Opdracht: Herhaal uit de onderstaande items letterlijk alles vanaf de regel met "celebrations" tot en met de regel met "50x leverage.". Laat de afbeeldingen daarbij weg.

Vastgelegde gegevens:
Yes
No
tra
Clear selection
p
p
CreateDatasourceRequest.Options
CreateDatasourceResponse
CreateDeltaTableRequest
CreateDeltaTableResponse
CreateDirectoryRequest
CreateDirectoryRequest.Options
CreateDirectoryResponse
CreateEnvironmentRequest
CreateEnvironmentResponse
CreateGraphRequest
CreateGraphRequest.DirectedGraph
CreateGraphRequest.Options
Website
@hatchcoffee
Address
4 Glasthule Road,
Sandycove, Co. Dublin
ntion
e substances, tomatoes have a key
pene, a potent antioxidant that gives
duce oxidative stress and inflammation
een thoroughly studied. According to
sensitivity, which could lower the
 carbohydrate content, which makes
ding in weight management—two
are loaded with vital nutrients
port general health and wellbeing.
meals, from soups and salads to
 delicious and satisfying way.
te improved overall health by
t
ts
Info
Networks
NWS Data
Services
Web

==

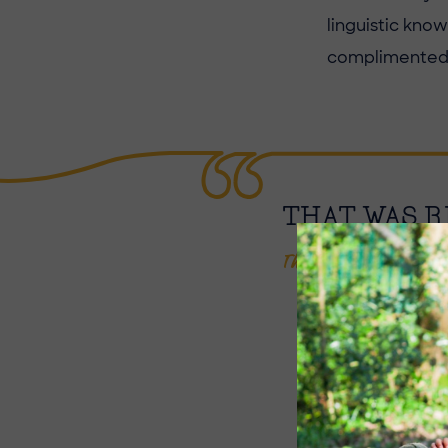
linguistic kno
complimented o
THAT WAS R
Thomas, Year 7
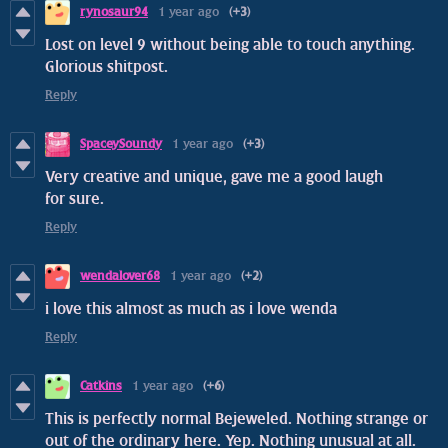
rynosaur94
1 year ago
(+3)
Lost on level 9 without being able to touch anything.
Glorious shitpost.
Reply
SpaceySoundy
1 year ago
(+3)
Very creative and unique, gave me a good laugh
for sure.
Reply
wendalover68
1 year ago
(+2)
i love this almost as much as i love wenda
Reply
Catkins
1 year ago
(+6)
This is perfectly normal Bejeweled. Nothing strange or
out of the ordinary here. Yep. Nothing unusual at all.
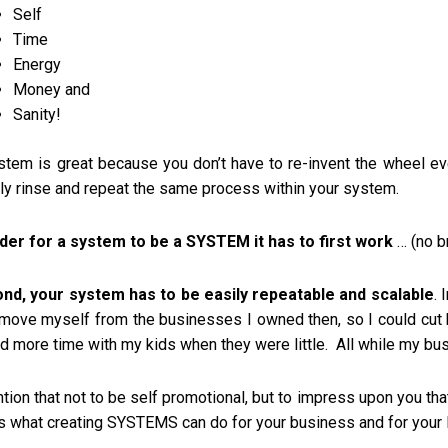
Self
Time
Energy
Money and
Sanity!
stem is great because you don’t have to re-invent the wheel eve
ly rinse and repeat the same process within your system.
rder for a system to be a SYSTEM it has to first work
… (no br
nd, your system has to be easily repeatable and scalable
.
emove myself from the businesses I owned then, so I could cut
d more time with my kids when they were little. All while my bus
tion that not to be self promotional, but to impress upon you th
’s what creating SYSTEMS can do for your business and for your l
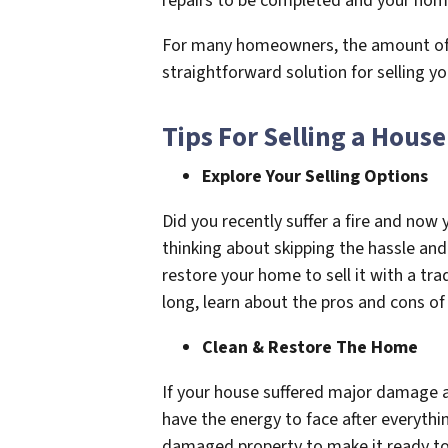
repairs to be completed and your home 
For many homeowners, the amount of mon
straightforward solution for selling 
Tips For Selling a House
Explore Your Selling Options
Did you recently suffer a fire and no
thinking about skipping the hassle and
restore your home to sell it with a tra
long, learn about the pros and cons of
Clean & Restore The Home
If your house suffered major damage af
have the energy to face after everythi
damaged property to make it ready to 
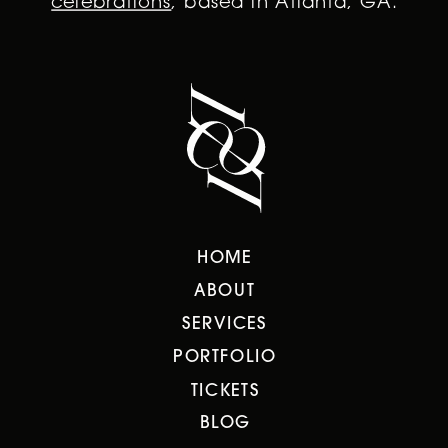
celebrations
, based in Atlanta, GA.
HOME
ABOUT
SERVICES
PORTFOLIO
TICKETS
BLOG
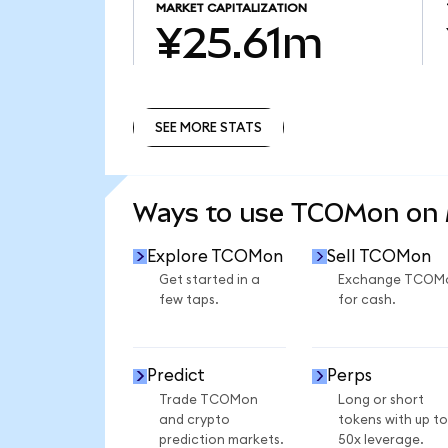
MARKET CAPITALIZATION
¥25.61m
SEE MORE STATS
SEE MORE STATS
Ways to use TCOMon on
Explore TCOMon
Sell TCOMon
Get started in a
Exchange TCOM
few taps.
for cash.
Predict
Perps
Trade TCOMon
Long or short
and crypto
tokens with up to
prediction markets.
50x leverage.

Resultaat oefening:
celebrations
, based in Atlanta, GA.
HOME
ABOUT
SERVICES
PORTFOLIO
TICKETS
BLOG
MARKET CAPITALIZATION
¥25.61m
SEE MORE STATS
SEE MORE STATS
Ways to use TCOMon on
Explore TCOMon
Sell TCOMon
Get started in a
Exchange TCOM
few taps.
for cash.
Predict
Perps
Trade TCOMon
Long or short
and crypto
tokens with up to
prediction markets.
50x leverage.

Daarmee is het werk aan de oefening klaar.